More detailed documentation is available from the project site, at "Building Spark".

For general development tips, including info on developing Spark using an IDE, see "Useful Developer Tools".

Interactive Scala Shell

The easiest way to start using Spark is through the Scala shell:

./bin/spark-shell

Try the following command, which should return 1,000,000,000:

scala> spark.range(1000 * 1000 * 1000).count()

Interactive Python Shell

Alternatively, if you prefer Python, you can use the Python shell:

./bin/pyspark

And run the following command, which should also return 1,000,000,000:

>>> spark.range(1000 * 1000 * 1000).count()

Example Programs

Spark also comes with several sample programs in the examples directory. To run one of them, use ./bin/run-example <class> [params]. For example:

./bin/run-example SparkPi

will run the Pi example locally.

You can set the MASTER environment variable when running examples to submit examples to a cluster. This can be a mesos:// or spark:// URL, "yarn" to run on YARN, and "local" to run locally with one thread, or "local[N]" to run locally with N threads. You can also use an abbreviated class name if the class is in the examples package. For instance:

MASTER=spark://host:7077 ./bin/run-example SparkPi

Many of the example programs print usage help if no params are given.

Running Tests

Testing first requires building Spark. Once Spark is built, tests can be run using:

./dev/run-tests

Please see the guidance on how to run tests for a module, or individual tests.

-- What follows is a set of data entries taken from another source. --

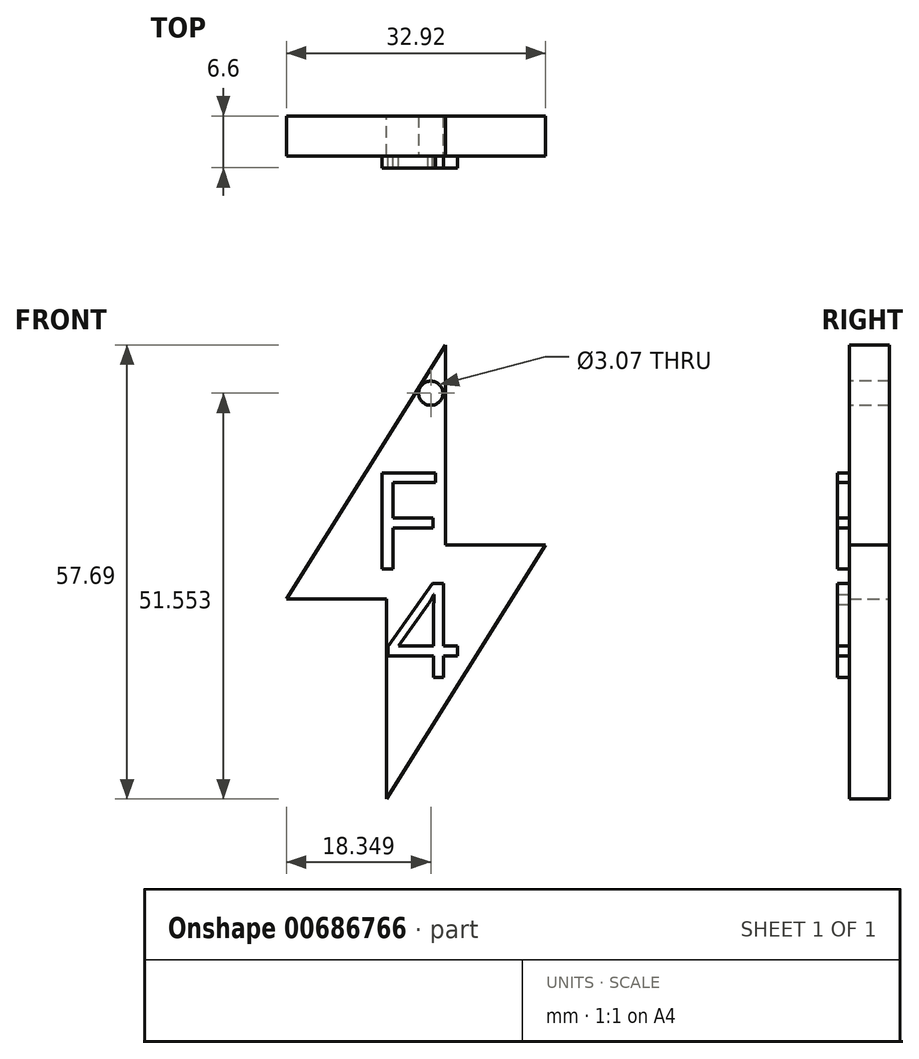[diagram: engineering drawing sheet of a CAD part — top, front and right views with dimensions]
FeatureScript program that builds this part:
annotation { "Feature Type Name" : "Feature", "Feature Type Description" : "" }
export const myFeature = defineFeature(function(context is Context, id is Id, definition is map)
    precondition{}
    {
        {
            var Q0;
            Q0=qCreatedBy(makeId("Front.planeOp"),FACE);
            var sketch = newSketch(context, id + "F0", { "sketchPlane" : qUnion([Q0])});
            skLineSegment(sketch, "E0", {"start": v(9.74, 13.1) * mm, "end": v(9.74, -12.3) * mm});
            skLineSegment(sketch, "E1", {"start": v(9.74, -12.3) * mm, "end": v(22.44, -12.3) * mm});
            skLineSegment(sketch, "E2", {"start": v(22.44, -12.3) * mm, "end": v(2.22, -44.6) * mm});
            skLineSegment(sketch, "E3", {"start": v(2.22, -44.6) * mm, "end": v(2.22, -19.2) * mm});
            skLineSegment(sketch, "E4", {"start": v(2.22, -19.2) * mm, "end": v(-10.48, -19.2) * mm});
            skLineSegment(sketch, "E5", {"start": v(-10.48, -19.2) * mm, "end": v(9.74, 13.1) * mm});
            skSolve(sketch);
        }
        {
            var Q0;
            Q0=makeQuery(id+"F0.imprint","IMPRINT",FACE,{"disambiguationData":[TD([[makeQuery(id+"F0.imprint","IMPRINT",EDGE,{"derivedFrom":sQuery(id+"F0.wireOp",EDGE,"E0")}),-1.0]])]});
            extrude(context, id + "F1", {"entities" : qUnion([Q0]), "depth" : 5.08 * mm, "offsetDistance" : 25.4 * mm});
        }
        {
            var Q0;
            Q0=makeQuery(id+"F1.opExtrude","CAP_FACE",FACE,{"disambiguationData":[OSD([sQuery(id+"F0.wireOp",EDGE,"E0"),sQuery(id+"F0.wireOp",EDGE,"E1"),sQuery(id+"F0.wireOp",EDGE,"E2"),sQuery(id+"F0.wireOp",EDGE,"E3"),sQuery(id+"F0.wireOp",EDGE,"E4"),sQuery(id+"F0.wireOp",EDGE,"E5")])],"isStart":false});
            var sketch = newSketch(context, id + "F2", { "sketchPlane" : qUnion([Q0])});
            skText(sketch, "E6", { "text": "F\n", "fontName": "OpenSans-Regular.ttf"});
            skPoint(sketch, "E6.firstSnap0", {"position": v(-0.37, -3.05) * mm});
            const initialGuessF2  = {"E6": [0, -0.01535, 1, 0, 0.0123]};
            skSetInitialGuess(sketch, initialGuessF2);
            skSolve(sketch);
        }
        {
            var Q0;
            Q0=makeQuery(id+"F2.imprint","IMPRINT",FACE,{"disambiguationData":[TD([[makeQuery(id+"F2.imprint","IMPRINT",EDGE,{"derivedFrom":sQuery(id+"F2.wireOp",EDGE,"E6.sketch_text.stroke-0")}),1.0]])]});
            var sketch = newSketch(context, id + "F3", { "sketchPlane" : qUnion([Q0])});
            skText(sketch, "E7", { "text": "4\n", "fontName": "OpenSans-Regular.ttf"});
            const initialGuessF3  = {"E7": [0.0021, -0.02913, 1, 0, 0.01196]};
            skSetInitialGuess(sketch, initialGuessF3);
            skSolve(sketch);
        }
        {
            var Q0;
            Q0 = qSketchRegion(id + "F2", true);
            extrude(context, id + "F4", {"entities" : qUnion([Q0]), "operationType" : NewBodyOperationType.ADD, "depth" : 1.52 * mm, "offsetDistance" : 25.4 * mm});
        }
        {
            var Q0;
            Q0 = qSketchRegion(id + "F3", true);
            extrude(context, id + "F5", {"entities" : qUnion([Q0]), "operationType" : NewBodyOperationType.ADD, "depth" : 1.52 * mm, "offsetDistance" : 25.4 * mm});
        }
        {
            var Q0;
            {var subQ0=sQuery(id+"F0.wireOp",EDGE,"E2");var subQ1=sQuery(id+"F0.wireOp",EDGE,"E3");var subQ2=sQuery(id+"F0.wireOp",EDGE,"E0");var subQ3=sQuery(id+"F0.wireOp",EDGE,"E4");var subQ4=sQuery(id+"F0.wireOp",EDGE,"E5");var subQ5=sQuery(id+"F0.wireOp",EDGE,"E1");Q0=makeQuery(id+"F5.boolean.opBoolean","SPLIT",FACE,{"disambiguationData":[TD([makeQuery(id+"F1.opExtrude","SWEPT_FACE",FACE,{"disambiguationData":[OSD([subQ2])]})])],"derivedFrom":makeQuery(id+"F1.opExtrude","CAP_FACE",FACE,{"disambiguationData":[OSD([subQ2,subQ5,subQ0,subQ1,subQ3,subQ4])],"isStart":false})});}
            var sketch = newSketch(context, id + "F6", { "sketchPlane" : qUnion([Q0])});
            skCircle(sketch, "E8", {"center": v(7.87, 6.95) * mm, "radius": 1.54 * mm});
            skSolve(sketch);
        }
        {
            var Q0;
            Q0=makeQuery(id+"F6.imprint","IMPRINT",FACE,{"disambiguationData":[TD([[makeQuery(id+"F6.imprint","IMPRINT",EDGE,{"derivedFrom":sQuery(id+"F6.wireOp",EDGE,"E8")}),1.0]])]});
            extrude(context, id + "F7", {"entities" : qUnion([Q0]), "operationType" : NewBodyOperationType.REMOVE, "oppositeDirection" : true, "depth" : 25.4 * mm, "offsetDistance" : 25.4 * mm});
        }
    });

There is also a Kubernetes integration test, see resource-managers/kubernetes/integration-tests/README.md

A Note About Hadoop Versions

Spark uses the Hadoop core library to talk to HDFS and other Hadoop-supported storage systems. Because the protocols have changed in different versions of Hadoop, you must build Spark against the same version that your cluster runs.

Please refer to the build documentation at "Specifying the Hadoop Version and Enabling YARN" for detailed guidance on building for a particular distribution of Hadoop, including building for particular Hive and Hive Thriftserver distributions.

Configuration

Please refer to the Configuration Guide in the online documentation for an overview on how to configure Spark.

Contributing

Please review the Contribution to Spark guide for information on how to get started contributing to the project.